Georgia's alleged treatment of jailed pregnant women and the deadly consequences garners national attention

A growing number of women who were pregnant while serving time in a Georgia jail are coming forward about being denied medical and mental health care, and the profound consequences that had on them and their babies.
Tiana Hill testifies about giving birth while incarcerated at the Clayton County Jail in 2019 at a congressional hearing in Atlanta on Wednesday, Aug. 15, 2024. (Screenshot)

A growing number of women who were pregnant while serving time in a Georgia jail are coming forward about being denied medical and mental health care, and the profound consequences that had on them and their babies.

The women’s testimonies are part of an ongoing investigation into the abuse of pregnant women in jails and prisons nationwide led by U.S. Sen. Jon Ossoff of Georgia, who chairs the Senate Subcommittee on Human Rights.

“This is, in my view, the most extreme civil and human rights crisis unfolding in the United States today,” Ossoff said at a congressional hearing in Atlanta on Wednesday.

Tiana Hill, who was incarcerated for seven months at the Clayton County Jail in 2019, testified about how jail staff refused to acknowledge that she was pregnant despite multiple tests proving otherwise.

She gave birth to her son in her underwear. He died five days later.

“They wouldn’t give me any information as to how it happened,” Hill said, holding back tears. “I didn’t know, I still don’t know, and I don’t know where my son’s remains are. Instead of giving me mental health support, the jail just put me in solitary on suicide watch.”

Tabatha Trammell also testified about how little has changed since she gave birth while incarcerated at the Gwinnett County Jail 40 years ago. She is now a certified prison doula.

“Some of the ladies will call and tell me how they are in pain from hunger,” Trammell said. “Many of these women have no support outside the jail, and since commissary items cost money, they can’t afford to buy snacks.”

Both Hill and Trammell are Black.

At another hearing in Washington late last month, Jessica Umberger’s testimony highlighted how some jailed pregnant women are forced to have and then pay for medical procedures, like C-sections, that they do not want.

Many of the women are also separated from their babies soon after giving birth, likely causing them to end up in the foster care system.

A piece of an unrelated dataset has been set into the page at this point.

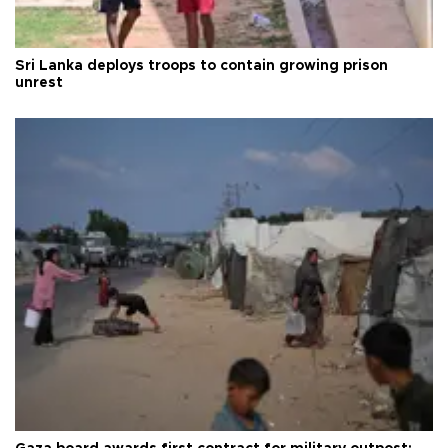
Sri Lanka deploys troops to contain growing prison
unrest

“It limits the child’s prospects and it also tears down a whole generation,” Trammell said.

Earlier this year, a report released by the subcommittee detailed how hundreds of children in the foster care system were reported missing and later sex-trafficked in a five-year time span. Others were placed in juvenile detention centers because there weren’t enough foster care homes to take them.

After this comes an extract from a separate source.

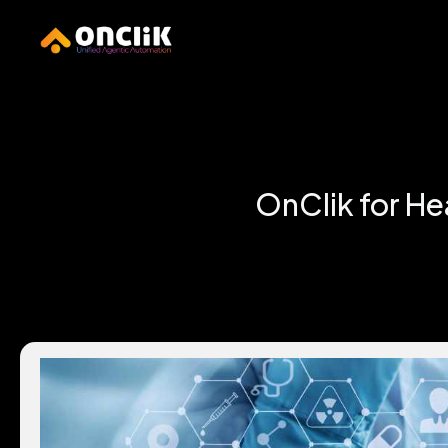
…………………………………………………………………
OnClik for He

There is currently no hard data on how many incarcerated women are pregnant, or on the outcomes of those pregnancies.

However, two recent reports by the Washington, D.C.-based think tank the Council on Criminal Justice found that the incarceration gap between men and women is shrinking, driven in part by violent and drug-related arrests.

Men still make up a disproportionate share of people behind bars. But while the male incarceration rate nationwide fell by 10% between 2010 and 2019, the female incarceration rate went up by 12%.

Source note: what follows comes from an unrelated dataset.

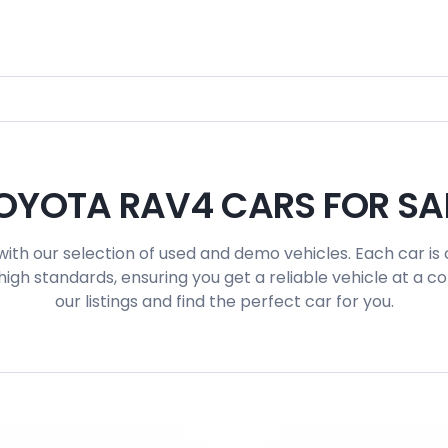
OYOTA RAV4 CARS FOR SA
with our selection of used and demo vehicles. Each car is 
igh standards, ensuring you get a reliable vehicle at a c
our listings and find the perfect car for you.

Georgia has followed a similar trend.

During those same years, the number of women in Georgia’s prisons remained steady at about 2,000, while the male population fell from a high of about 20,000 to a low of about 15,000, or by 25%, according to annual reports from the Georgia Department of Corrections.

Experts say stiffer drug sentencing laws and post-conviction barriers to reentry uniquely affect women, who are more likely to have children and a history of abuse, trauma and mental health issues.